In the other case, we can suppose WLOG that b=a+1 (otherwise again switch orientation by pi). So after the rotation through pi we have a vertical line through some P’ in S with b points on the left and a on the right. This is equivalent to sliding our original line to the right until it hits the first point of S. Now do the rotation through pi again and we have a vertical line through some P’’ with a points of S on the left and b on the right — but then P’’ must be P by the sideways sliding argument again. So in this case we return to P after a rotation through 2pi. Applying similar arguments as in the previous case, the windmill visits every point of S infinitely often as required.

By: David Holland

David Holland — Sat, 14 Jan 2012 12:14:07 +0000

IMO comment 14 is not a complete solution. It may well be correct, but there is a gap.
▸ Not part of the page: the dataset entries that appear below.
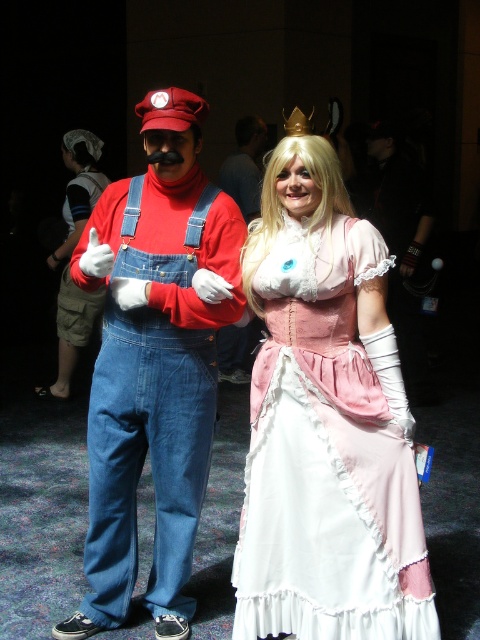
In the image, there are two costumed individuals. The first is dressed as Mario, and the second as Princess Peach. There is a point marked at coordinates [328,456]. Which costumed character is closer to this point?

The point at [328,456] marks the pink satin dress at center, which belongs to Princess Peach. Therefore, the Princess Peach costume is closer to this point.

You are a photographer setting up for a photoshoot and need to decide where to place the two main subjects. The scene has a pink satin dress at center and matte denim overalls at left. Which subject should you move closer to the camera to ensure both are in focus, considering their sizes?

The pink satin dress at center is thinner than the matte denim overalls at left, so moving the pink satin dress at center closer to the camera will help ensure both are in focus by balancing their sizes in the frame.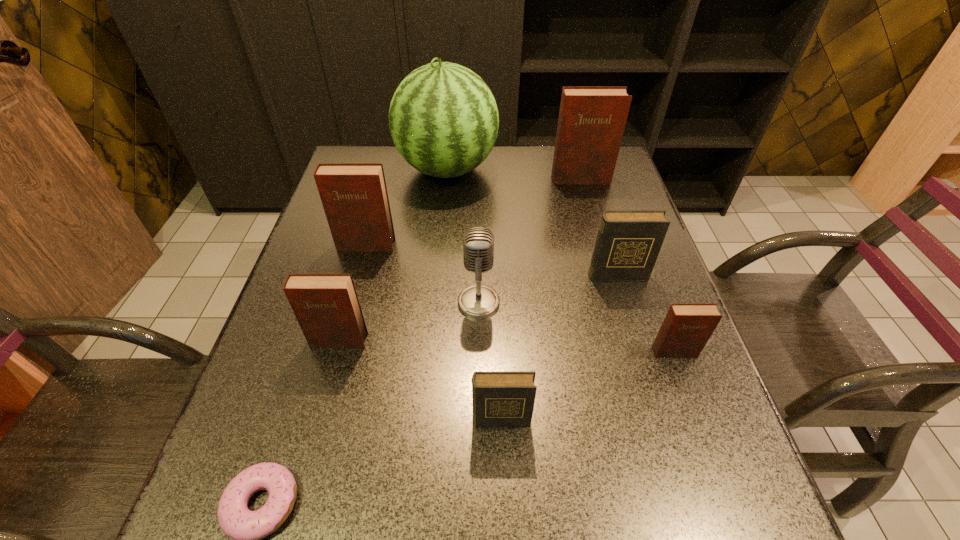
The image size is (960, 540). I want to click on the fourth farthest object, so click(x=628, y=242).

Where is `the nearer dark diary`? the nearer dark diary is located at coordinates (500, 399).

What are the coordinates of `the nearest diary` in the screenshot? It's located at (500, 399).

The image size is (960, 540). I want to click on the smallest reddish-brown diary, so click(x=686, y=329).

Image resolution: width=960 pixels, height=540 pixels. Find the location of `vacant space situated 0.380m on the right of the watermelon`. vacant space situated 0.380m on the right of the watermelon is located at coordinates (620, 170).

At what (x,y) coordinates should I click in order to perform the action: click on vacant space located 0.370m on the front cover of the second tallest object. Please return your answer as a coordinate pair (x, y). This screenshot has height=540, width=960. Looking at the image, I should click on (606, 273).

Identify the location of vacant space located 0.400m on the front cover of the fifth nearest diary. (325, 395).

Identify the location of vacant space located 0.290m on the left of the fifth farthest object. (329, 303).

Find the location of a particular element. The width and height of the screenshot is (960, 540). vacant position located on the front cover of the second smallest reddish-brown diary is located at coordinates (306, 461).

The width and height of the screenshot is (960, 540). I want to click on vacant space located 0.110m on the front cover of the right dark diary, so click(630, 318).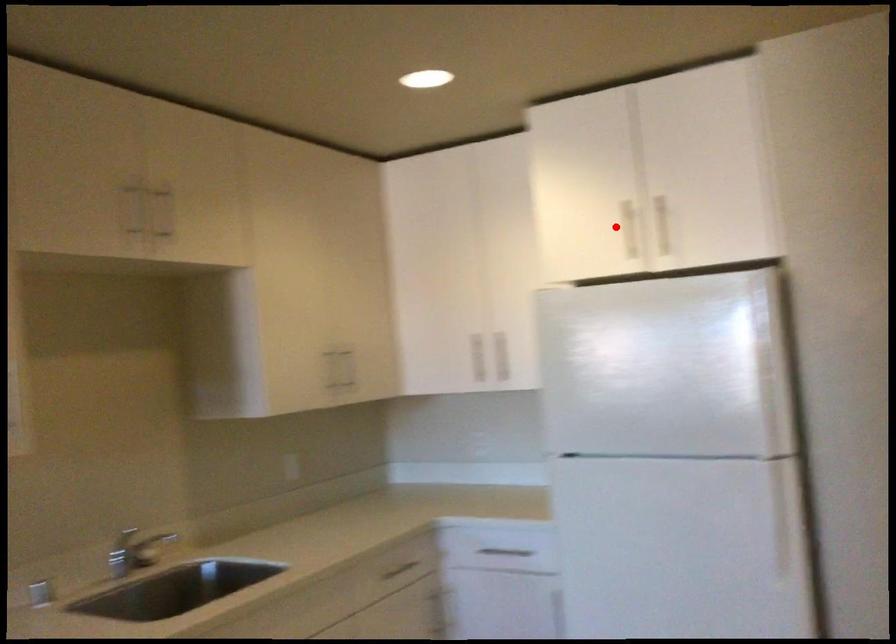
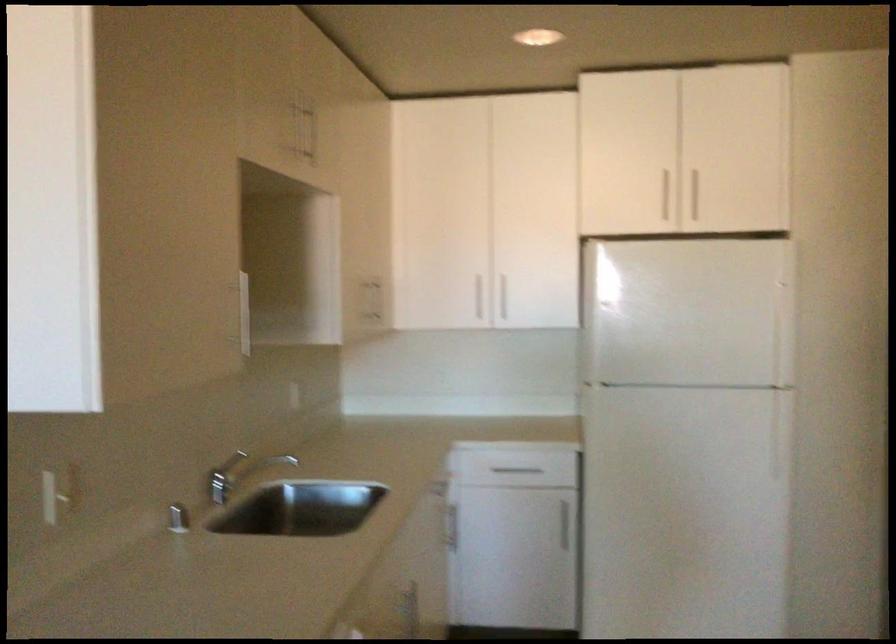
Question: I am providing you with two images of the same scene from different viewpoints. Given a red point in image1, look at the same physical point in image2. Is it:

Choices:
 (A) Closer to the viewpoint
 (B) Farther from the viewpoint

Answer: (B)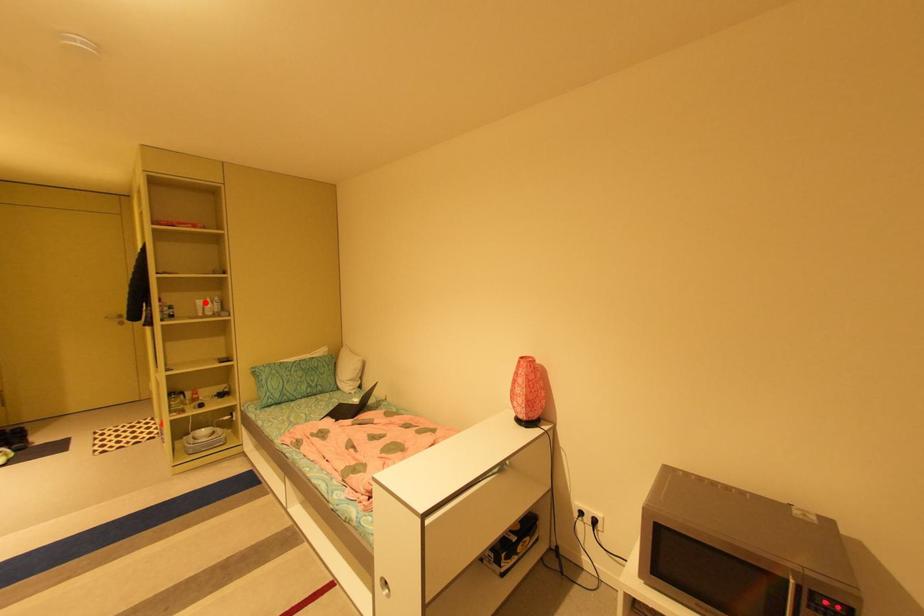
There is an assumption, perhaps using spatial intuition, that when the line has rotated by pi it will have returned to the original, central pivot. This may be true but it requires a proof. The pivot point changes and can move back and forth to points on both sides as well as the central point. How do we know that, after the rotation by pi, it hasn’t moved so far to the left or right that the central point can’t be the pivot? I have struggled to find a proof, or at least some idea pointing in that direction, but I haven’t managed it.